__REQUIRED WORK__
Nothing in the records may be dropped or altered when you repeat them.

__STORED DATA__
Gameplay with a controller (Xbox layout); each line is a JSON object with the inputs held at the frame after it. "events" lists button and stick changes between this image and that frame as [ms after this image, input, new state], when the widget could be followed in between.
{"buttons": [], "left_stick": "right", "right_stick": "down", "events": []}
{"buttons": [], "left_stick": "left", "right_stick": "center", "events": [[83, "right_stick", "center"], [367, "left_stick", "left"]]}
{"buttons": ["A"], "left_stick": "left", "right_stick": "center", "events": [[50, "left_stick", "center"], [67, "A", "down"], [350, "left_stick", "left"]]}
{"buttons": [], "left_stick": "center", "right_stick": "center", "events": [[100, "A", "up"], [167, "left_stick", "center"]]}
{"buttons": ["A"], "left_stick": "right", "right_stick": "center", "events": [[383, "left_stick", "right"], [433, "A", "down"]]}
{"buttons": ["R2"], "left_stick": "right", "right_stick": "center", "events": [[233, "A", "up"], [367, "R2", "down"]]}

__EXPECTED OUTPUT__
Gameplay with a controller (Xbox layout); each line is a JSON object with the inputs held at the frame after it. "events" lists button and stick changes between this image and that frame as [ms after this image, input, new state], when the widget could be followed in between.
{"buttons": [], "left_stick": "right", "right_stick": "down", "events": []}
{"buttons": [], "left_stick": "left", "right_stick": "center", "events": [[83, "right_stick", "center"], [367, "left_stick", "left"]]}
{"buttons": ["A"], "left_stick": "left", "right_stick": "center", "events": [[50, "left_stick", "center"], [67, "A", "down"], [350, "left_stick", "left"]]}
{"buttons": [], "left_stick": "center", "right_stick": "center", "events": [[100, "A", "up"], [167, "left_stick", "center"]]}
{"buttons": ["A"], "left_stick": "right", "right_stick": "center", "events": [[383, "left_stick", "right"], [433, "A", "down"]]}
{"buttons": ["R2"], "left_stick": "right", "right_stick": "center", "events": [[233, "A", "up"], [367, "R2", "down"]]}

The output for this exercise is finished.